Improving Our Industry: Its Time to Educate Outward, to Improve Inward


For so long there have been so many advocating the benefits of the various Agile, Lean, Iterative, or whatever-you-want-to-call-it-these-days methodologies. We, as software developers, seem to understand the benefits of these methods. So why, then, do we still have customers that insist on big design up front, waterfall based methodologies, and other practices that we know are wrong?

Some Ad-hoc Consulting

During my Christmas vacation, I had the opportunity to do some consulting / coaching for my dad’s current company. The employee list that I spoke to consisted of my dad, my aunt, and my cousin. It was a nice little family gathering, I got paid with some amazingly good barbeque, and it was a very enjoyable experience.

I’m a software developer working for a company that provides software development and related services. My dad’s company is a customer of a software development organization (not the one I work for), receiving some custom built software for a project. They have been running into some issues with quality and timeliness of delivery for the last year or so and were wanting to ask some very pointed questions about the state of the software development industry. Essentially, they wanted me to tell them whether or not the issues they were having are “normal” and / or “acceptable” when receiving custom software development services. My answer was an unfortunate “yes, this is normal”, but “no, this is not acceptable”.
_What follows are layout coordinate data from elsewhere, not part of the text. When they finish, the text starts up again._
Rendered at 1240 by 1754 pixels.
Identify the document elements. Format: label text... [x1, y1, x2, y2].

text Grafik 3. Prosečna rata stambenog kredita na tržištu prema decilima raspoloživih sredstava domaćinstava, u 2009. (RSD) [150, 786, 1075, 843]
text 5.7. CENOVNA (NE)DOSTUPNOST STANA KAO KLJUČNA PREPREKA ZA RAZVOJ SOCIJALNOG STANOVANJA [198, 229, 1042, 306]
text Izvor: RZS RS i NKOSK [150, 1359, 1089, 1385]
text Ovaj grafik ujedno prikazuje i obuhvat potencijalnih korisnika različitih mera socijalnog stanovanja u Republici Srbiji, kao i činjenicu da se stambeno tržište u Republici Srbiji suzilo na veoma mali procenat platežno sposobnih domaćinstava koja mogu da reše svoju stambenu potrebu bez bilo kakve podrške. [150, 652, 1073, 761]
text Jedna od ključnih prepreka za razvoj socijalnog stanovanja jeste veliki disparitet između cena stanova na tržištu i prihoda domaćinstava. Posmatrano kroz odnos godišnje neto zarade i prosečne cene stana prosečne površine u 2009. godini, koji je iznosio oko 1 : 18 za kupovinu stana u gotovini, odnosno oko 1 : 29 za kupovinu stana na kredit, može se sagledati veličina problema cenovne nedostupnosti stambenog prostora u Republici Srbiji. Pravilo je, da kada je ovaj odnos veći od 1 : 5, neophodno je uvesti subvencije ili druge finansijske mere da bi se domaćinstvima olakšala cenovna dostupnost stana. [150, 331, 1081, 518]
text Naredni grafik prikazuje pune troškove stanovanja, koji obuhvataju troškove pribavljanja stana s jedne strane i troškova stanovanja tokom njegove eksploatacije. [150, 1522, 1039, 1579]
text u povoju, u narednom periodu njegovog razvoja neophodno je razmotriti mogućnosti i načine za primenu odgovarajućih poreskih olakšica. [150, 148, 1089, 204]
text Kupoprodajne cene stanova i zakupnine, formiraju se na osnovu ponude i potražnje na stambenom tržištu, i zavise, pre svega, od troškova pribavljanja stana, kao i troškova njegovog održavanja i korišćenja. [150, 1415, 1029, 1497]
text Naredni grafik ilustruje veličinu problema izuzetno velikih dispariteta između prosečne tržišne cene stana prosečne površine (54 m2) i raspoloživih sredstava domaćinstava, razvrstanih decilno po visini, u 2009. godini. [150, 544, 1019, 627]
Over the next few hours of our discussion, we touched on many different issues that they are having and how some of those issues can be addressed from their perspective and from the perspective of the software development supplier. In the end, I had successfully educated my dad’s company on a few key points, confirming their suspicions and observations, and giving some new directions to start heading with the company that is providing the development services. I can’t go into all of the detail, but the summary bullet points included the following:

  • The customer won’t know what they want until they see something they don’t want
  • The software provider should deliver a working, stable version of the system on a regular basis, allowing the customer to use it in it’s current form
  • The customer sets the priority of features and functionality to be implementing, in coordination with the technical needs and pre-requisites of the software development organization
  • The customer is allowed to say something is wrong, even when they receive what they asked for
  • The relationship between the customer and service provider must be a whole-team view. That is, “we are one team. we succeed together and we fail together”

On top of these bullet points, I laid out a simplified Scrum process for them, based on the already stated 3 week development cycle that the provider prefers.

In the end, my dad’s company was shocked, astounded, amazed, and energized by everything they heard. The light bulbs were clicking in their eyes, and I could see the value that they received form the conversations. They have dramatically changed their understanding of what it means to be a good customer and what it means to be a good supplier.

A New Perspective

As much as I believe I helped my dad’s company in their understanding of what they should expect and how they should approach their issues and needs, I also learned a great deal from this experience. It was very enlightening for me to hear the issues that we have known for so long as software providers, but from the customer’s perspective. Nothing that they spoke of was unknown or unfamiliar to me. I have lived through all of the same pains and issues that they are going through – from both a software provider and a customer of software services.

What really stuck with me from this experience, though, is the idea that our perspective on how to improve our industry is likely wrong. Yes, we need to continue educating our own ranks on the benefits of better software development techniques and processes. However, it does no good for us to have the perfect pneumatic toolset when the customer is asking us to use a rusted hammer and a broken hacksaw.

What I’m getting at is that its not us, the software providers, that need to change so greatly. Rather, our customer base needs to be educated and change. We need to stop being so self-centered and introspective for a while so that we can educate our customer base on what it means to be a good customer; how they can accomplish their goal of receiving quality software that provides true business value for them, at an affordable price. Until we have a customer base that expects software to be high quality, the first time, every time; expects to be given working software on a regular basis; and expects to be able to recognize that what they thought they wanted is not what they really needed; we will have no chance of our inward looking self-improvements taking hold.

I have to say, the Agile Manifesto got it right from a values perspective. The values espoused there are what we need to be looking toward, but I think our perspective needs to be changed on how we enable those values to be reached.

Of course, if we do succeed in educating our customers, we need to be able to respond appropriately. So please, continue the education of our own industry. Create better development standards that increase our quality and productivity. If our customer expects a quality delivery every 2 weeks, we better be able to deliver a quality product every 2 weeks. Just don’t stop here. Educate your customers. Help them understand the financial impact of poor development standards and processes. Change the norms and improve our industry by creating a customer base that requires perfect. The manufacturing industry did it 20 to 30 years ago. It’s time for us to step up to that level.

Where Do We Go From Here?

So where do we go from here? How do we start educating our customers? How do we change the social norms of software development so that our customers expect us to behave more like professional craftsmen and engineers, delivering quality faster?

I don’t claim to have the answers and I don’t claim to be the first to encourage this change. I only hope that we as an industry will begin to understand that the customer is usually the one that sets the expectation for how often software is delivered, and that we need the customer to expect something better.